Der Vatikan hatte die Behauptungen umgehend zurückgewiesen. Das Schreiben sei missverstanden worden, betonte damals Vatikan-Sprecher Federico Lombardi. Der Vatikan habe in dem vom damaligen Nuntius in Dublin, Erzbischof Luciano Storero, verfassten Schreiben aus dem Jahr 1997 auf eine strikte Beachtung der kirchlichen Rechtsnormen bei Missbrauchsfällen gedrängt, um betroffenen Geistlichen keine Handhabe zu bieten, sich kirchlichen Strafen zu entziehen, erläuterte Lombardi. Daher seien die Bischöfe aufgefordert worden, die entsprechenden kanonischen Vorschriften genau zu beachten.

Im Übrigen seien die vatikanischen Normen und Zuständigkeiten seither grundlegend geändert worden, so Lombardi gegenüber Journalisten. Missbrauchsfälle fielen seit 2001 nicht mehr in die Kompetenz der Kleruskongregation, die zum Zeitpunkt des Briefs - 1997 - von Kardinal Dario Castrillon Hoyos geleitet wurde. Vor zehn Jahren sei die Zuständigkeit an die Glaubenskongregation übergeben worden. Seither seien auch die rechtlichen Maßnahmen „deutlich verschärft“ worden, betonte Lombardi damals.

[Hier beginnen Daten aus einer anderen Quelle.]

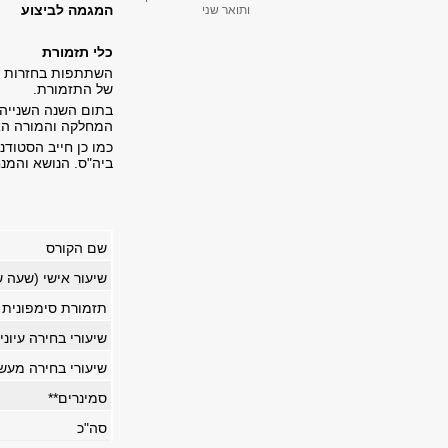
המגמה לביצוע
ותואר שני
כלי תזמורת
השתתפות בחזרות ס
של התזמורת.
בתום השנה השנייה 
המחלקה והמורה הא
כמו כן חייב הסטוד
ביה"ס. הנושא והמנח
שם הקורס
שיעור אישי (שעה 
תזמורת סימפונית
שיעורי בחירה עיוני
שיעורי בחירה מעש
סמינרים
**
סה"כ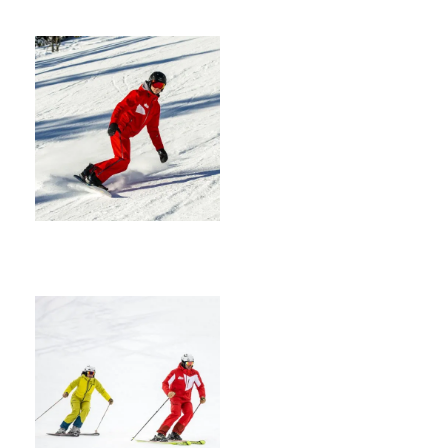
ALPIN
SNOWBOARDLES
CURSUS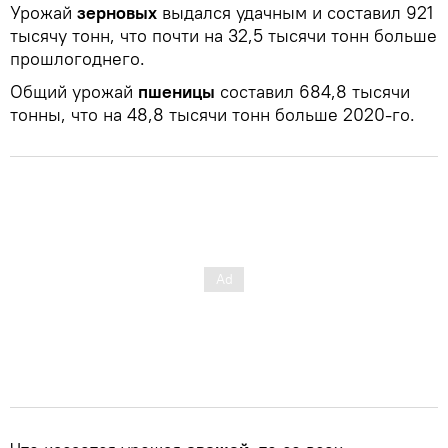
Урожай
зерновых
выдался удачным и составил 921
тысячу тонн, что почти на 32,5 тысячи тонн больше
прошлогоднего.
Общий урожай
пшеницы
составил 684,8 тысячи
тонны, что на 48,8 тысячи тонн больше 2020-го.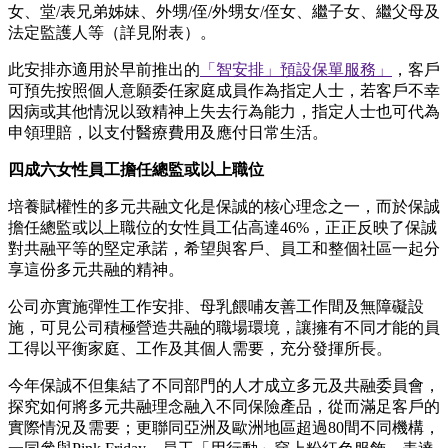
女、堂/表兄弟姊妹、外甥/侄/外甥女/侄女、繼子女、繼父母及
法定監護人等（詳見附表）。
此安排亦適用於早前推出的
「智安排」預設保單服務」
，客戶
可預先按照個人意願委任家庭成員作為指定人士，若客戶不幸
因病或其他情況以致精神上失去行為能力，指定人士也可代為
申領理賠，以支付醫療費用及應付日常生活。
四成六女性員工擔任總監或以上職位
培養賦權性的多元共融文化是保誠的核心理念之一，而於保誠
擔任總監或以上職位的女性員工佔高達46%，正正反映了保誠
對共融平等的堅定承諾，希望與客戶、員工和整個社區一起分
享這份多元共融的精神。
公司亦實施彈性工作安排、母乳餵哺友善工作間及無障礙設
施，可見公司積極營造共融的職場環境，讓擁有不同才能的員
工得以平衡家庭、工作及其個人需要，充分發揮所長。
今年保誠不但集結了不同部門的人才成立多元及共融委員會，
探究如何將多元共融理念融入不同保險產品，從而滿足客戶的
實際情況及需要；更聯同亞洲及歐洲地區超過80間不同機構，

Vatikan bereute und bedauerte

Papst Benedikt XVI. hatte auf das Bekanntwerden der Missbrauchsfälle nach einigem Zögern mit einem Ruf nach Durchgreifen, Transparenz und vorbeugenden Strategien reagiert. Sein Vorgänger Johannes Paul II. hatte erstmals im März 2000 im Petersdom die Sünden der „Söhne der Kirche“ in zwei Jahrtausenden bereut und bedauert. 2002 hatte der polnische Pontifex angesichts sich häufender Nachrichten aus den USA über sexuellen Missbrauch in der Kirche angeordnet, dass solche Fälle stets und umgehend dem Vatikan gemeldet werden müssen.